Decentralized Finance (DeFi) is taking off at a very rapid pace, and smart contracts running on the Polkadot ecosystem are starting to entirely revolutionize the landscape of modern commerce. However, as with any technological revolution, this transformation ushers new security challenges that must be tackled head on: Because financial transactions are automatically executed by DeFi apps, bugs and security vulnerabilities in these programs can —and currently do— lead to significant amounts of financial loss. For example, over the past year alone, there have been repeated occurrences of so-called “flash loan attacks”, which exploit contract logic to manipulate the price of valuable assets, such as tokens, to obtain a purchase price well below its actual market value. In fact, according to many estimates, over 1.3 Billion dollars worth of funds have been stolen in the year 2021 alone, all because of some underlying software vulnerability. If such numbers are not staggering enough, add to this the fact that smart contracts are immutable once deployed: this means that there is no way to fix the vulnerability post-deployment even after the problem has been discovered.

This is exactly why it is so crucial to ensure that the smart contracts on the Polkadot ecosystem are free of security vulnerabilities and that they function as intended before they are deployed on a distributed ledger. Here, at Veridise, our mission is to ensure the correctness of modern DeFi applications through state-of-the-art technology based on cutting edge formal verification research.

Because many DeFi apps suffer from a common set of vulnerabilities (e.g., arithmetic overflows, flash loan vulnerabilities, transaction order dependence etc), a key component of the Veridise toolchain is a static analyzer, called Vanguard, for detecting such common vulnerabilities in ink! contracts. Because Vanguard is based on a technique called abstract interpretation, it is guaranteed to report a vulnerability if one exists (among the vulnerability types checked by Vanguard).

Project Details

Vanguard is a static smart contract analysis framework written in C++. It runs a suite of vulnerability detectors, prints visual information about contract details, and provides an API to easily write custom analyses. Vanguard enables developers to find vulnerabilities, enhance their code comprehension, and quickly prototype custom analyses. The Veridise team has been designing the product vision of the Vanguard for quite some time. We will go over the project details and provide references below for more in-depth context.
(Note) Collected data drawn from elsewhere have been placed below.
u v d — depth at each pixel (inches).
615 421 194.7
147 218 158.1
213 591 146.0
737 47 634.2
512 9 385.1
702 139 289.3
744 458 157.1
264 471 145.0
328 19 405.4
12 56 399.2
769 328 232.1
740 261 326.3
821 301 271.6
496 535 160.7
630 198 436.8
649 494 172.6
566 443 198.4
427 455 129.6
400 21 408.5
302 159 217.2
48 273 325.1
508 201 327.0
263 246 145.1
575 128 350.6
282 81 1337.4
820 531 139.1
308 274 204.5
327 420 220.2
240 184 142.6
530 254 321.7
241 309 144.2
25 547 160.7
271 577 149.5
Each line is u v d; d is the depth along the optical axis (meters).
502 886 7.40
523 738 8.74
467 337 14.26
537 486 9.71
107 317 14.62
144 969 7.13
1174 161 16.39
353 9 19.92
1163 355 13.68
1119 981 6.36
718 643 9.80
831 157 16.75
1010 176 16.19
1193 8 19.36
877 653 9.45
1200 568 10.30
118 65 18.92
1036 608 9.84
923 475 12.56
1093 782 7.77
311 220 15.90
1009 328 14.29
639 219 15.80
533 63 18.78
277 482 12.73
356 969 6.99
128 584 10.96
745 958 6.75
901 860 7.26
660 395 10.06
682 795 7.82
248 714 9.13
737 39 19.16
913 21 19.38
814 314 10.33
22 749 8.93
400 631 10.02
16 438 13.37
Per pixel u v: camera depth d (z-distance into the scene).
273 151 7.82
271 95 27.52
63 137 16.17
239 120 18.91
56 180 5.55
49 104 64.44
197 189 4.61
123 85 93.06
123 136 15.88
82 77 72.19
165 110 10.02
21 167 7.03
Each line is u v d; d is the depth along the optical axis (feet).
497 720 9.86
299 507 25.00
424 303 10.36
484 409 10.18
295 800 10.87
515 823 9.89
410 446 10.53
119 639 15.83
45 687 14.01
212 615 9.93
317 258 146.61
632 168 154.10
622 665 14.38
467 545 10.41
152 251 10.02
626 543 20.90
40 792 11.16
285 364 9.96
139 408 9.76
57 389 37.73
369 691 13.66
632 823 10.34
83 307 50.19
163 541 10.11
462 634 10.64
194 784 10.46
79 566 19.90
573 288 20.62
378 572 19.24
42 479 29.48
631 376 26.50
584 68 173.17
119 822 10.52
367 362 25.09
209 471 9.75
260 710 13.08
Static Analysis via Abstract Interpretation. At a high level, most static analyzers are based on a paradigm known as “abstract interpretation”. Just as a regular interpreter for a programming language executes the program on some specific input, an abstract interpreter symbolically executes the program over sets of inputs.

To make this discussion more concrete, consider a simple function F that takes an integer x and returns x*2 (let’s assume unbounded integers for the purposes of this discussion). A regular interpreter can tell us that F will return 2 when executed on 1 and that it will return 4 when executed on 2 etc. However, when we do abstract interpretation, we can ask questions about what F returns on entire sets of inputs. For example, an abstract interpreter can tell us that F will return a value in the range [2, 10] when x is in the range [1, 5] or that the return value of F is always an even integer for any input x.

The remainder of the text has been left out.